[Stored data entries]
=== Begin Enclosure ===

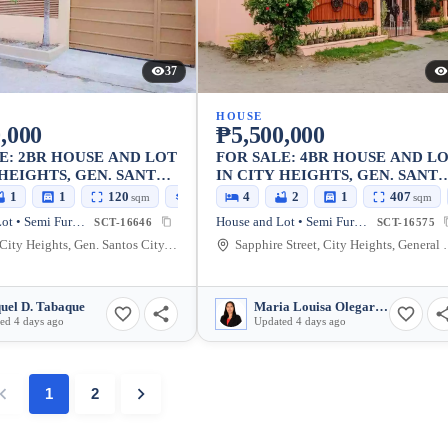
37
HOUSE
,000
₱5,500,000
E: 2BR HOUSE AND LOT
FOR SALE: 4BR HOUSE AND L
 HEIGHTS, GEN. SANTOS
IN CITY HEIGHTS, GEN. SANT
CITY — 407 SQM
1
1
120
62
4
2
1
407
sqm
sqm
sqm
House and Lot • Semi Furnished
House and Lot • Semi Furnished
SCT-16646
SCT-16575
Salvani, City Heights, Gen. Santos City, South Cotabato, 9500, Philippines
Sapphire Street, City Heights, 
uel D. Tabaque
Maria Louisa Olegario Pasilan
ed 4 days ago
Updated 4 days ago
1
2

=== End Enclosure ===

Exercise brief »
Reproduce the material with "Semi Furnished" changed to "Fully Furnished" everywhere and nothing else altered. Omit the pictures.

Output for this exercise »
37
HOUSE
,000
₱5,500,000
E: 2BR HOUSE AND LOT
FOR SALE: 4BR HOUSE AND L
 HEIGHTS, GEN. SANTOS
IN CITY HEIGHTS, GEN. SANT
CITY — 407 SQM
1
1
120
62
4
2
1
407
sqm
sqm
sqm
House and Lot • Fully Furnished
House and Lot • Fully Furnished
SCT-16646
SCT-16575
Salvani, City Heights, Gen. Santos City, South Cotabato, 9500, Philippines
Sapphire Street, City Heights, 
uel D. Tabaque
Maria Louisa Olegario Pasilan
ed 4 days ago
Updated 4 days ago
1
2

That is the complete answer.